WRITTEN TASK:
Although the entries contain pictures, return everything else in them verbatim and omit the pictures.

MATERIALS PROVIDED:
---*---

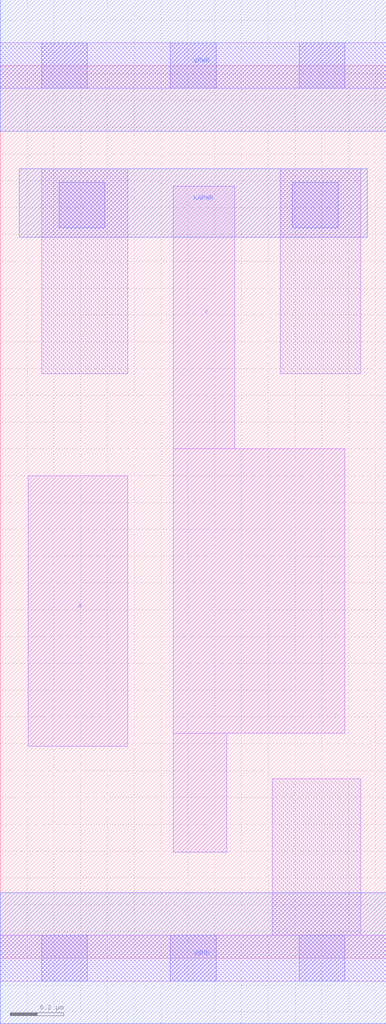
<source format=lef>
# Copyright 2020 The SkyWater PDK Authors
#
# Licensed under the Apache License, Version 2.0 (the "License");
# you may not use this file except in compliance with the License.
# You may obtain a copy of the License at
#
#     https://www.apache.org/licenses/LICENSE-2.0
#
# Unless required by applicable law or agreed to in writing, software
# distributed under the License is distributed on an "AS IS" BASIS,
# WITHOUT WARRANTIES OR CONDITIONS OF ANY KIND, either express or implied.
# See the License for the specific language governing permissions and
# limitations under the License.
#
# SPDX-License-Identifier: Apache-2.0

VERSION 5.7 ;
  NOWIREEXTENSIONATPIN ON ;
  DIVIDERCHAR "/" ;
  BUSBITCHARS "[]" ;
UNITS
  DATABASE MICRONS 200 ;
END UNITS
MACRO sky130_fd_sc_lp__invkapwr_1
  CLASS CORE ;
  FOREIGN sky130_fd_sc_lp__invkapwr_1 ;
  ORIGIN  0.000000  0.000000 ;
  SIZE  1.440000 BY  3.330000 ;
  SYMMETRY X Y ;
  SITE unit ;
  PIN A
    ANTENNAGATEAREA  0.315000 ;
    DIRECTION INPUT ;
    USE SIGNAL ;
    PORT
      LAYER li1 ;
        RECT 0.105000 0.790000 0.475000 1.800000 ;
    END
  END A
  PIN Y
    ANTENNADIFFAREA  0.346500 ;
    DIRECTION OUTPUT ;
    USE SIGNAL ;
    PORT
      LAYER li1 ;
        RECT 0.645000 0.395000 0.845000 0.840000 ;
        RECT 0.645000 0.840000 1.285000 1.900000 ;
        RECT 0.645000 1.900000 0.875000 2.880000 ;
    END
  END Y
  PIN KAPWR
    DIRECTION INOUT ;
    USE POWER ;
    PORT
      LAYER met1 ;
        RECT 0.070000 2.690000 1.370000 2.945000 ;
    END
  END KAPWR
  PIN VGND
    DIRECTION INOUT ;
    USE GROUND ;
    PORT
      LAYER met1 ;
        RECT 0.000000 -0.245000 1.440000 0.245000 ;
    END
  END VGND
  PIN VPWR
    DIRECTION INOUT ;
    USE POWER ;
    PORT
      LAYER met1 ;
        RECT 0.000000 3.085000 1.440000 3.575000 ;
    END
  END VPWR
  OBS
    LAYER li1 ;
      RECT 0.000000 -0.085000 1.440000 0.085000 ;
      RECT 0.000000  3.245000 1.440000 3.415000 ;
      RECT 0.155000  2.180000 0.475000 2.945000 ;
      RECT 1.015000  0.085000 1.345000 0.670000 ;
      RECT 1.045000  2.180000 1.345000 2.945000 ;
    LAYER mcon ;
      RECT 0.155000 -0.085000 0.325000 0.085000 ;
      RECT 0.155000  3.245000 0.325000 3.415000 ;
      RECT 0.220000  2.725000 0.390000 2.895000 ;
      RECT 0.635000 -0.085000 0.805000 0.085000 ;
      RECT 0.635000  3.245000 0.805000 3.415000 ;
      RECT 1.090000  2.725000 1.260000 2.895000 ;
      RECT 1.115000 -0.085000 1.285000 0.085000 ;
      RECT 1.115000  3.245000 1.285000 3.415000 ;
  END
END sky130_fd_sc_lp__invkapwr_1
END LIBRARY

</source>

---*---

REPLY:
<source format=lef>
# Copyright 2020 The SkyWater PDK Authors
#
# Licensed under the Apache License, Version 2.0 (the "License");
# you may not use this file except in compliance with the License.
# You may obtain a copy of the License at
#
#     https://www.apache.org/licenses/LICENSE-2.0
#
# Unless required by applicable law or agreed to in writing, software
# distributed under the License is distributed on an "AS IS" BASIS,
# WITHOUT WARRANTIES OR CONDITIONS OF ANY KIND, either express or implied.
# See the License for the specific language governing permissions and
# limitations under the License.
#
# SPDX-License-Identifier: Apache-2.0

VERSION 5.7 ;
  NOWIREEXTENSIONATPIN ON ;
  DIVIDERCHAR "/" ;
  BUSBITCHARS "[]" ;
UNITS
  DATABASE MICRONS 200 ;
END UNITS
MACRO sky130_fd_sc_lp__invkapwr_1
  CLASS CORE ;
  FOREIGN sky130_fd_sc_lp__invkapwr_1 ;
  ORIGIN  0.000000  0.000000 ;
  SIZE  1.440000 BY  3.330000 ;
  SYMMETRY X Y ;
  SITE unit ;
  PIN A
    ANTENNAGATEAREA  0.315000 ;
    DIRECTION INPUT ;
    USE SIGNAL ;
    PORT
      LAYER li1 ;
        RECT 0.105000 0.790000 0.475000 1.800000 ;
    END
  END A
  PIN Y
    ANTENNADIFFAREA  0.346500 ;
    DIRECTION OUTPUT ;
    USE SIGNAL ;
    PORT
      LAYER li1 ;
        RECT 0.645000 0.395000 0.845000 0.840000 ;
        RECT 0.645000 0.840000 1.285000 1.900000 ;
        RECT 0.645000 1.900000 0.875000 2.880000 ;
    END
  END Y
  PIN KAPWR
    DIRECTION INOUT ;
    USE POWER ;
    PORT
      LAYER met1 ;
        RECT 0.070000 2.690000 1.370000 2.945000 ;
    END
  END KAPWR
  PIN VGND
    DIRECTION INOUT ;
    USE GROUND ;
    PORT
      LAYER met1 ;
        RECT 0.000000 -0.245000 1.440000 0.245000 ;
    END
  END VGND
  PIN VPWR
    DIRECTION INOUT ;
    USE POWER ;
    PORT
      LAYER met1 ;
        RECT 0.000000 3.085000 1.440000 3.575000 ;
    END
  END VPWR
  OBS
    LAYER li1 ;
      RECT 0.000000 -0.085000 1.440000 0.085000 ;
      RECT 0.000000  3.245000 1.440000 3.415000 ;
      RECT 0.155000  2.180000 0.475000 2.945000 ;
      RECT 1.015000  0.085000 1.345000 0.670000 ;
      RECT 1.045000  2.180000 1.345000 2.945000 ;
    LAYER mcon ;
      RECT 0.155000 -0.085000 0.325000 0.085000 ;
      RECT 0.155000  3.245000 0.325000 3.415000 ;
      RECT 0.220000  2.725000 0.390000 2.895000 ;
      RECT 0.635000 -0.085000 0.805000 0.085000 ;
      RECT 0.635000  3.245000 0.805000 3.415000 ;
      RECT 1.090000  2.725000 1.260000 2.895000 ;
      RECT 1.115000 -0.085000 1.285000 0.085000 ;
      RECT 1.115000  3.245000 1.285000 3.415000 ;
  END
END sky130_fd_sc_lp__invkapwr_1
END LIBRARY

</source>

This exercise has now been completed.